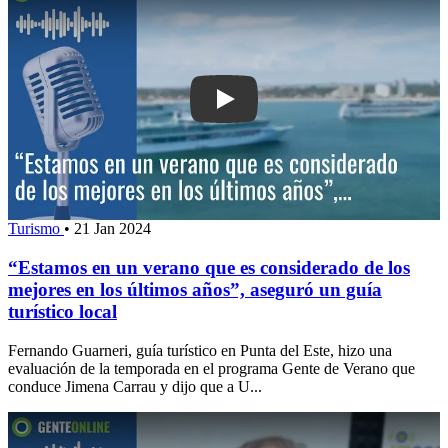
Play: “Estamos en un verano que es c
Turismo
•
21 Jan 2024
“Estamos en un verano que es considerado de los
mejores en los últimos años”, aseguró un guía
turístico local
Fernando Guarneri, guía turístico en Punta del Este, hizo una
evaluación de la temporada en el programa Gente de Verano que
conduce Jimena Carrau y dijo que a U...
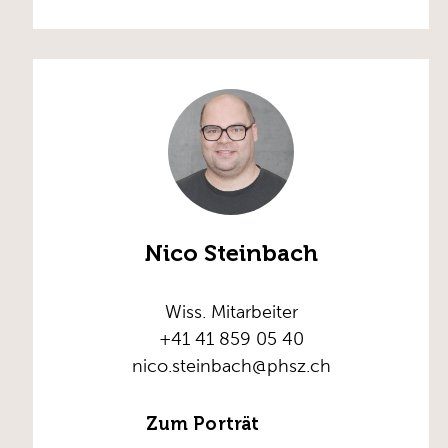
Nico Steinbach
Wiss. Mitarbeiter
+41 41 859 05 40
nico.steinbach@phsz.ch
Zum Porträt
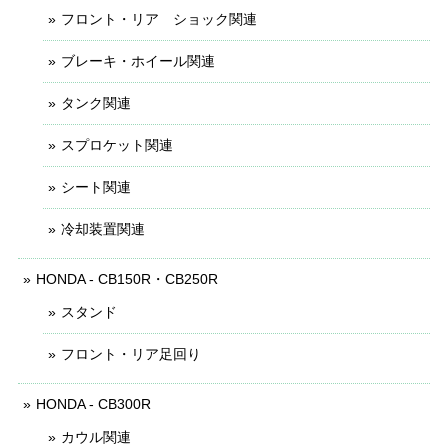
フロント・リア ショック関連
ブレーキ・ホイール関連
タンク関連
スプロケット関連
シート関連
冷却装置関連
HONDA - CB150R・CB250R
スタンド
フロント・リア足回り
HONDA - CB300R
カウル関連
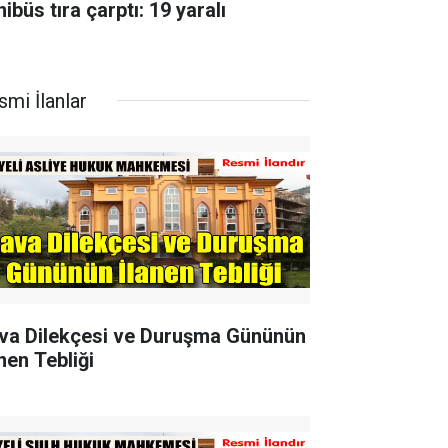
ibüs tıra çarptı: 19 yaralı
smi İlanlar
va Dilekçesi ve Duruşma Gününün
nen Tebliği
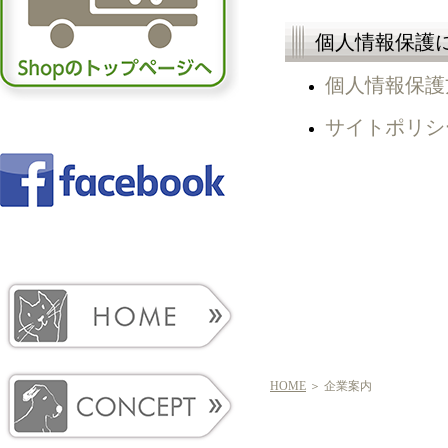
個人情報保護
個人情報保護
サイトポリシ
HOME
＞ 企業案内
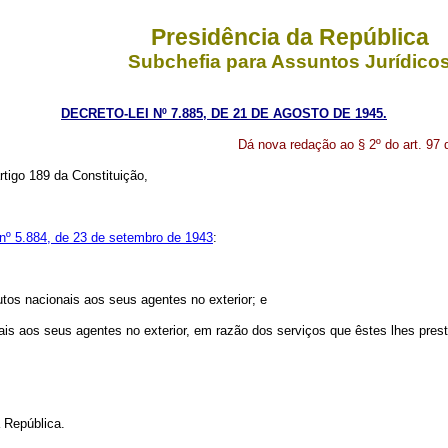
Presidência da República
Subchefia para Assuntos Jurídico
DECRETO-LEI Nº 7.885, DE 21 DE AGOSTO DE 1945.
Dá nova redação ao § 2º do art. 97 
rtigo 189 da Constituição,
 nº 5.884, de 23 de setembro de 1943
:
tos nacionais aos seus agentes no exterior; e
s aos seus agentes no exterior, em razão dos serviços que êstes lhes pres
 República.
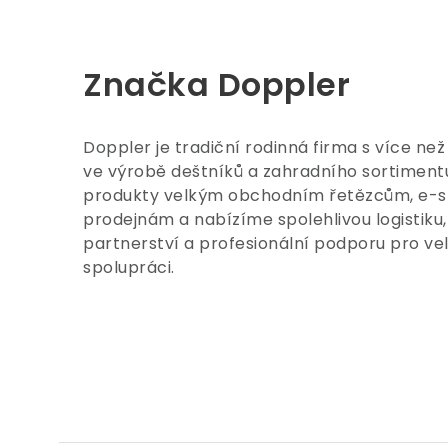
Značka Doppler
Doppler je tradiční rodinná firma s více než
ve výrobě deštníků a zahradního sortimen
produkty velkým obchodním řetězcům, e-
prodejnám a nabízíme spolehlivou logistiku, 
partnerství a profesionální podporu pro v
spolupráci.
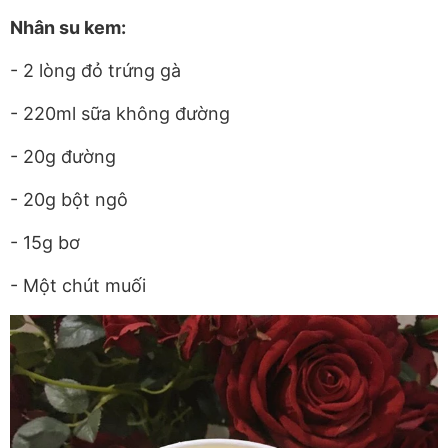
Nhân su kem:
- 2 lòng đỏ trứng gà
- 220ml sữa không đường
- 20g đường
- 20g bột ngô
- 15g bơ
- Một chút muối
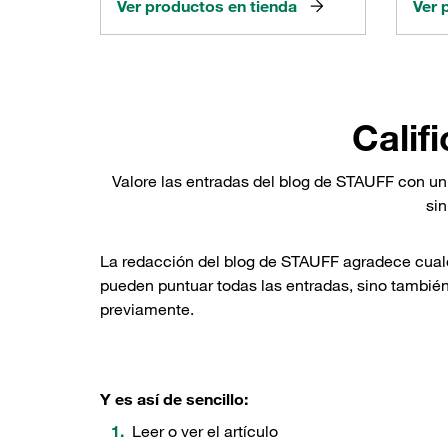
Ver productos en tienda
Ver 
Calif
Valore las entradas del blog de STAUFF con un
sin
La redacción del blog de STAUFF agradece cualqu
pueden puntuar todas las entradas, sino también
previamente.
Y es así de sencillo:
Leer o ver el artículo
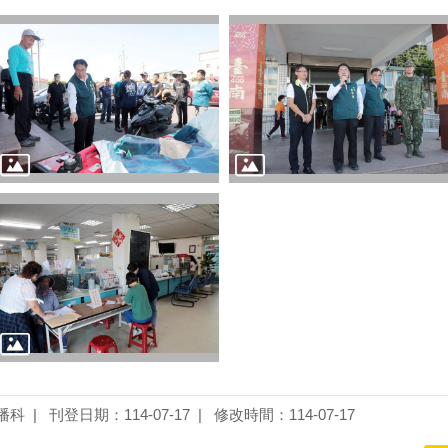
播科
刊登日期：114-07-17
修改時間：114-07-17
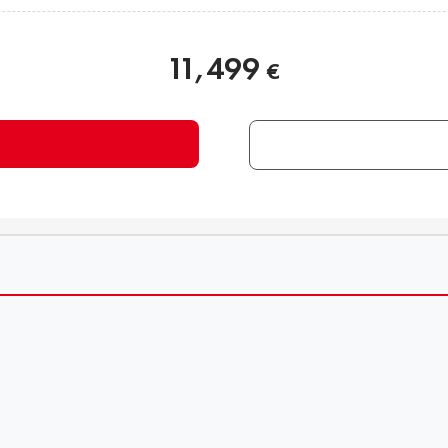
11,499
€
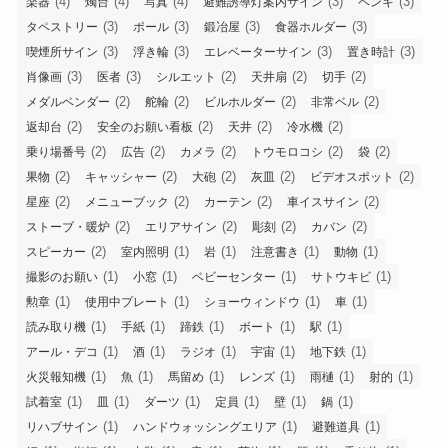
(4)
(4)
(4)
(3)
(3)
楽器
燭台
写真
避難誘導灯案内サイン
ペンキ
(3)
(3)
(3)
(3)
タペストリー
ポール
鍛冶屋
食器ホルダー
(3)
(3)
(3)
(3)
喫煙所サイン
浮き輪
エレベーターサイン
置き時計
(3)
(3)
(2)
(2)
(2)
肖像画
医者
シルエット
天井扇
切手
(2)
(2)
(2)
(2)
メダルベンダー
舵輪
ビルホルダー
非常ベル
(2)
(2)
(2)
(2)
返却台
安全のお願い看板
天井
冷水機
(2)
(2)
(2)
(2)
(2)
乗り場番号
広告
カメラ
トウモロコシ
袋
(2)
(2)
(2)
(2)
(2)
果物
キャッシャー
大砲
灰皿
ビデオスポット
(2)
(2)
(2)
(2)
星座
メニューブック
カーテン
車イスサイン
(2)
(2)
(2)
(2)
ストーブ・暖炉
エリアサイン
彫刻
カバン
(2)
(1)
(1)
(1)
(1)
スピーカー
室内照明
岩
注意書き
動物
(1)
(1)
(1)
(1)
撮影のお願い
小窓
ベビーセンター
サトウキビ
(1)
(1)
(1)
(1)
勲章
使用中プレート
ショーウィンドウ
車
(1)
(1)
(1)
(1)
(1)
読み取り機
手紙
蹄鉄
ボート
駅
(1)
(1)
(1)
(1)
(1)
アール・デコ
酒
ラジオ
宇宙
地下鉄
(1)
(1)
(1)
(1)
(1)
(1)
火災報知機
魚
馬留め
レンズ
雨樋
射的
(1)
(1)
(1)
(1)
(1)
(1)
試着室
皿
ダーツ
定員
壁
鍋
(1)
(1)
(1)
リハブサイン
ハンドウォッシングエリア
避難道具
***
Aim of the exercise
Go through the records and count every line with the word "agentes"; the answer is the number alone.

Response area
2